I scooped up some of the white, wobbly lump on my plate, seasoned it with coarse salt, and used a spoon to catch every drop, preventing myself from licking the plate. This ethereal ricotta also appeared in the following dish as a pasta topping. It was mixed with starchy cooking water to create a bubbling, creamy sauce enriched with olive oil, seasoned with Parmesan cheese and topped with a mound of wild herbs just picked from the garden.
Meals like this are, of course, impossible to replicate: a sublime holiday moment that cannot be transferred to everyday life. But that doesn’t mean I can’t make pasta soup with fresh ricotta and lots of herbs, and enjoy it almost as much at home.
One thing I won’t be able to do, however, is use still hot ricotta straight from a farm.
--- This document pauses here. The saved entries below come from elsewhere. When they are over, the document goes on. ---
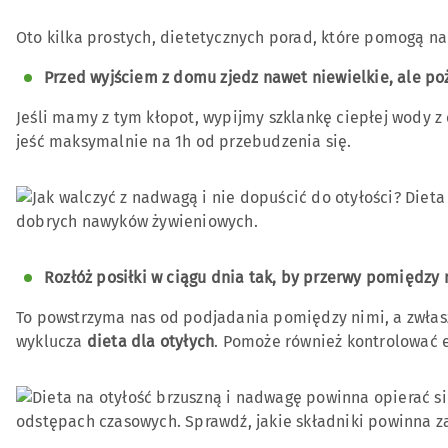
Oto kilka prostych, dietetycznych porad, które pomogą n
Przed wyjściem z domu zjedz nawet niewielkie, ale po
Jeśli mamy z tym kłopot, wypijmy szklankę ciepłej wody 
jeść maksymalnie na 1h od przebudzenia się.
Rozłóż posiłki w ciągu dnia tak, by przerwy pomiędzy n
To powstrzyma nas od podjadania pomiędzy nimi, a zwłasz
wyklucza
dieta dla otyłych
. Pomoże również kontrolować 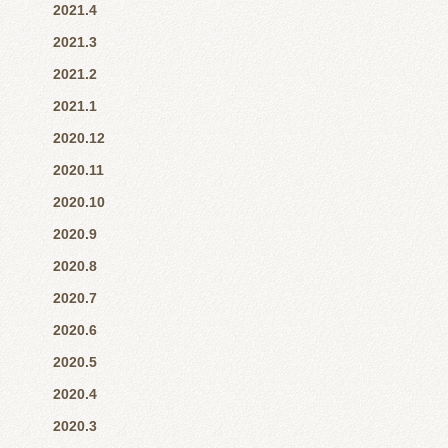
2021.4
2021.3
2021.2
2021.1
2020.12
2020.11
2020.10
2020.9
2020.8
2020.7
2020.6
2020.5
2020.4
2020.3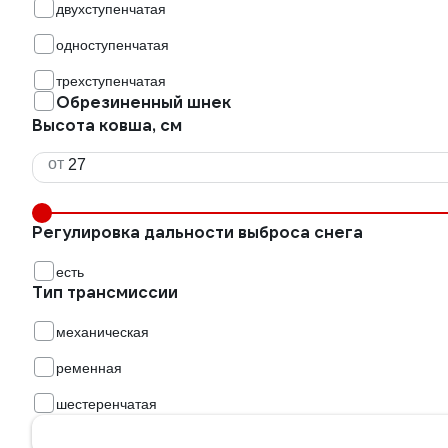
двухступенчатая
одноступенчатая
трехступенчатая
Обрезиненный шнек
Высота ковша, см
от
Регулировка дальности выброса снега
есть
Тип трансмиссии
механическая
ременная
шестеренчатая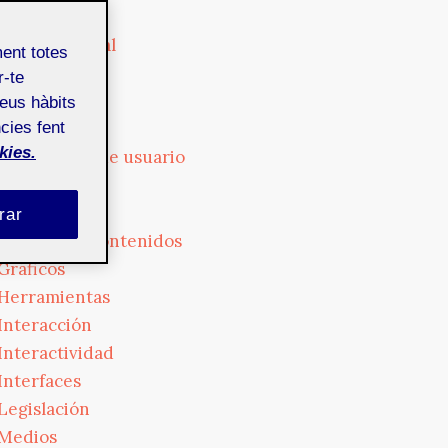
Cultura
Cultura digital
ment totes
Diseño
r-te
Dispositivos
teus hàbits
Empresa
cies fent
kies.
Experiencia de usuario
Formación
Fotografía
rar
Gestión de contenidos
Gráficos
Herramientas
Interacción
Interactividad
Interfaces
Legislación
Medios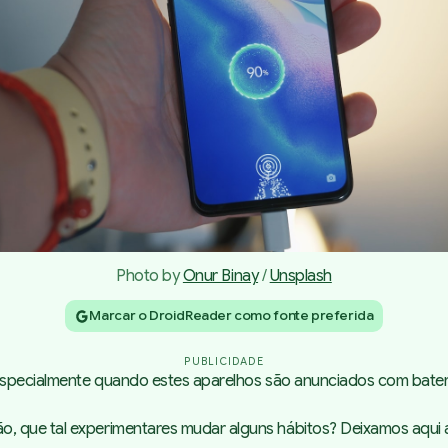
Photo by 
Onur Binay
 / 
Unsplash
Marcar o DroidReader como fonte preferida
PUBLICIDADE
, especialmente quando estes aparelhos são anunciados com bate
 que tal experimentares mudar alguns hábitos? Deixamos aqui al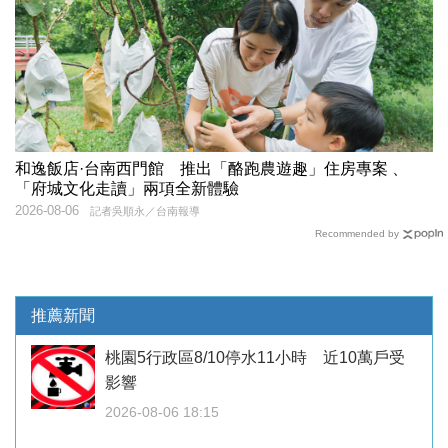
和逸飯店·台南西門館 推出「酪跑農遊趣」住房專案 、
「府城文化走讀」兩項全新體驗
2026-08-06
記者吳順永／台南報導
Recommended by
推薦新聞
桃園5行政區8/10停水11小時 近10萬戶受
影響
2026-08-06 18:15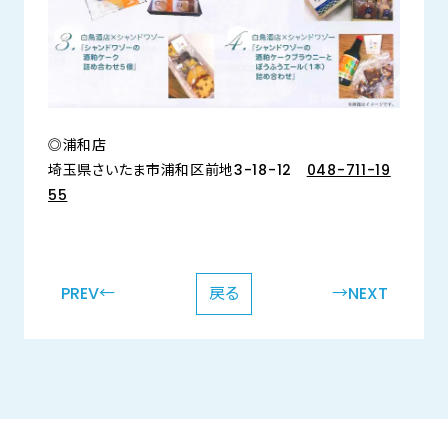
◎浦和店
埼玉県さいたま市浦和区前地3-18-12
048-711-19
55
PREV←
戻る
→NEXT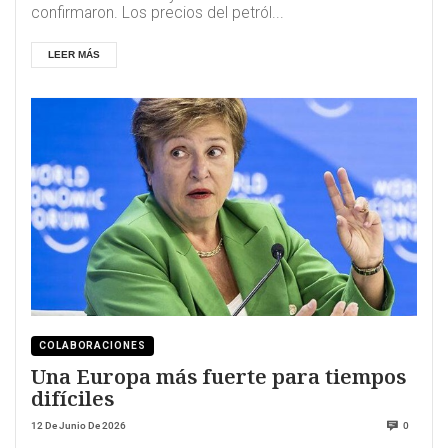
confirmaron. Los precios del petról...
LEER MÁS
COLABORACIONES
Una Europa más fuerte para tiempos
difíciles
12 De Junio De 2026
0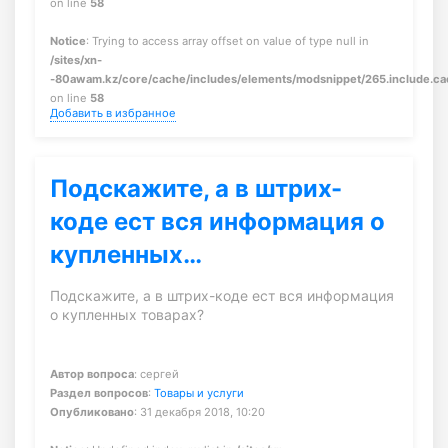
on line
58
Notice
: Trying to access array offset on value of type null in
/sites/xn-
-80awam.kz/core/cache/includes/elements/modsnippet/265.include.c
on line
58
Добавить в избранное
Подскажите, а в штрих-
коде ест вся информация о
купленных…
Подскажите, а в штрих-коде ест вся информация
о купленных товарах?
Автор вопроса
: сергей
Раздел вопросов
:
Товары и услуги
Опубликовано
: 31 декабря 2018, 10:20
But tubs of fresh, milky ricotta are available at my local supermarket, and these do the job wonderfully.
This is one of those extremely simple recipes with just a few ingredients and not much technique, so it’s worth looking for the good stuff here – it should say “fresh” on the label and will probably be more expensive than ricotta standard. If you cook this with dull ricotta and indifferent olive oil, you probably won’t be very impressed with the result.
But if you use the milkiest, silkiest ricotta you can get and whip out an olive oil with personality and zip, you’ll end up with a memorable dinner that’s so easy it’s made. almost alone.
Also, don’t skimp on the herbs; try to use at least three sorts for the most complex result. Soft herbs with soft leaves – parsley, basil, cilantro, mint, dill, chives, fennel leaves, lovage, even celery leaves – work well and won’t leave you chewing on twig stalks. But if you want to use additional thyme, rosemary or marjoram, you can do so in small quantities (be sure to remove the leaves from their branches first).
Finally, sprinkle everything with plenty of coarsely ground black pepper. It’s an invigorating final touch and a spicy contrast to all the sweet, supple flavors already in your bowl.
Creamy pasta with ricotta and herbs
Total time: 20 minutes
450g of short pasta such as shellfish, cavatappi, chiocciole, farfalle, ditali or wagon wheels
380 g fresh whole milk ricotta
100 g freshly grated parmesan cheese, plus more for serving
120ml extra virgin olive oil, plus more for serving
1 tbsp coarsely ground black pepper, plus more for serving
150 g coarsely chopped sweet herbs such as basil, chives, fennel leaves, parsley, mint, tarragon, chervil or dill (try a combination of at least 3 kinds)
Bring a large pot of well salted water to a boil over high heat. Add pasta and cook until al dente, according to package directions. Reserve 450 ml pasta cooking water, then drain the pasta.
In the same pot, prepare the sauce: add the ricotta, parmesan, olive oil, pepper and a big pinch or two of salt, and stir until well combined.
Add 240ml pasta water to the sauce and stir until smooth. Add the pasta and herbs, and continue to stir vigorously until the noodles are well coated. Add more pasta water as needed for a smooth, creamy sauce. Taste and add more salt if needed.
To serve, ladle the pasta into bowls and finish with more Parmesan cheese, olive oil and pepper.